Icahn, union spar in Taj fight flare-ups



Trump Taj Mahal Casino Resort will close if its main union wins a federal appeal aimed at restoring worker benefits, Wall Street investor Carl Icahn said Friday, a day after the National Labor Relations Board backed the union.


Icahn, the bankrupt casino’s main lender and de facto owner, did not return a call for comment Friday. But in an open letter to union workers who protested outside his New York City office on Thursday, he said union leaders “do not seem to care that if they win the appeal it will only mean the loss of the very jobs they are supposed to protect.”

The National Labor Relations Board backed the union, Local 54 of UNITE-HERE, in a brief filed with the Third U.S. Circuit Court of Appeals on Thursday, calling on the court to reverse an October ruling that gave the casino the go-ahead to stop paying into union health and pension funds.

In the filing, the federal agency said that ruling "displaces the Board’s primary authority" to handle the dispute under the National Labor Relations Act.

Trump Entertainment Resorts, Taj’s bankrupt parent, won approval from U.S. Bankruptcy Judge Kevin Gross in October to make sweeping benefit changes for about 1,100 Local 54 workers at Taj, telling Gross that the changes will save the company $14.6 million annually.

Local 54 president Bob McDevitt said Friday that Icahn, who owns Tropicana Casino and Resort, is a union-busting mercenary who has stripped Taj employees of the very benefits that make casino jobs worth working.

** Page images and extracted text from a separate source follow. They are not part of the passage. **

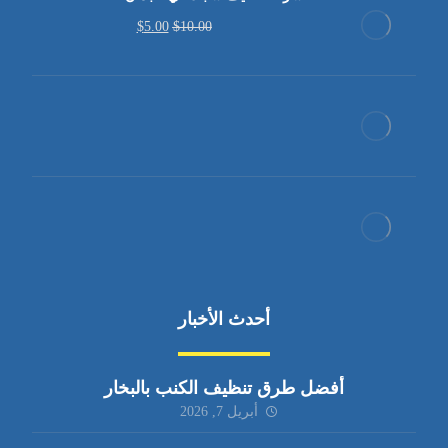
$
5.00
$
10.00
أحدث الأخبار
أفضل طرق تنظيف الكنب بالبخار
أبريل 7, 2026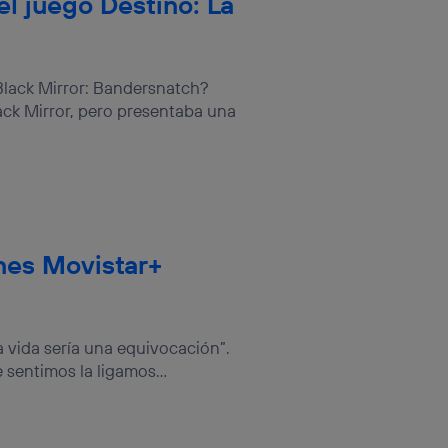
el juego Destino: La
 Black Mirror: Bandersnatch?
ack Mirror, pero presentaba una
nes Movistar+
la vida sería una equivocación”.
 sentimos la ligamos...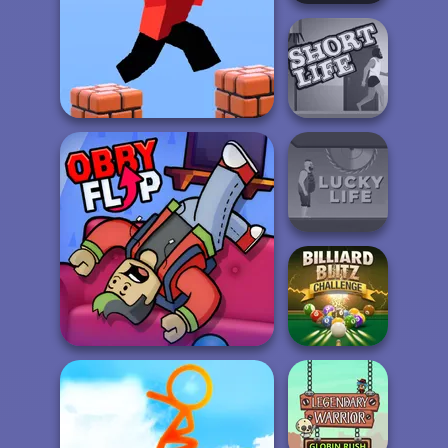
Short Life 2
Parkour Block 3D
Short Life
Lucky Life
Billiard Blitz
Obby Flip
Challenge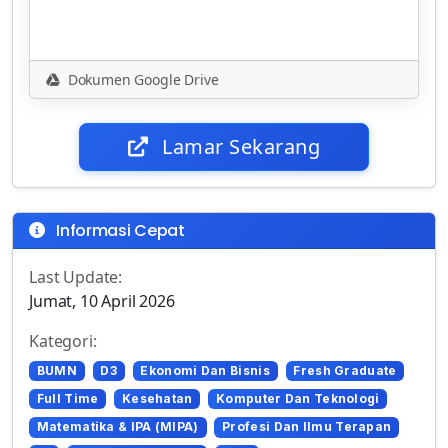
Dokumen Google Drive
Lamar Sekarang
Informasi Cepat
Last Update:
Jumat, 10 April 2026
Kategori:
BUMN
D3
Ekonomi Dan Bisnis
Fresh Graduate
Full Time
Kesehatan
Komputer Dan Teknologi
Matematika & IPA (MIPA)
Profesi Dan Ilmu Terapan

“They took away a paid meal break. They took their health care. They took their pension,” he said. Now, working at Taj is “like McDonald’s,” he said.

But McDevitt said he is confident that the union will prevail in the Third Circuit.

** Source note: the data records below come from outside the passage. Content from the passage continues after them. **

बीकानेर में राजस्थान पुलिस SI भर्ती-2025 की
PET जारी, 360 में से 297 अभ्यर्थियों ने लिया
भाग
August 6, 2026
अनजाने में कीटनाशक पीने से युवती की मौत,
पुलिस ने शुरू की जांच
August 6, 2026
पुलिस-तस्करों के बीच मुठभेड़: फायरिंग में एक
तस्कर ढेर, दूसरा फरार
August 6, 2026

“When the federal government intervenes with an amicus curiae brief on your behalf, that’s a very powerful statement,” he said Friday, using the Latin term for “friend of the court,” the type of advisory brief submitted by the NLRB.

He declined to discuss whether future protests or a full-on strike at Taj, which employs about 2,400, are in the offing. “We’re focused on Mr. Icahn’s businesses. Not just in Atlantic City, but everywhere,” he said.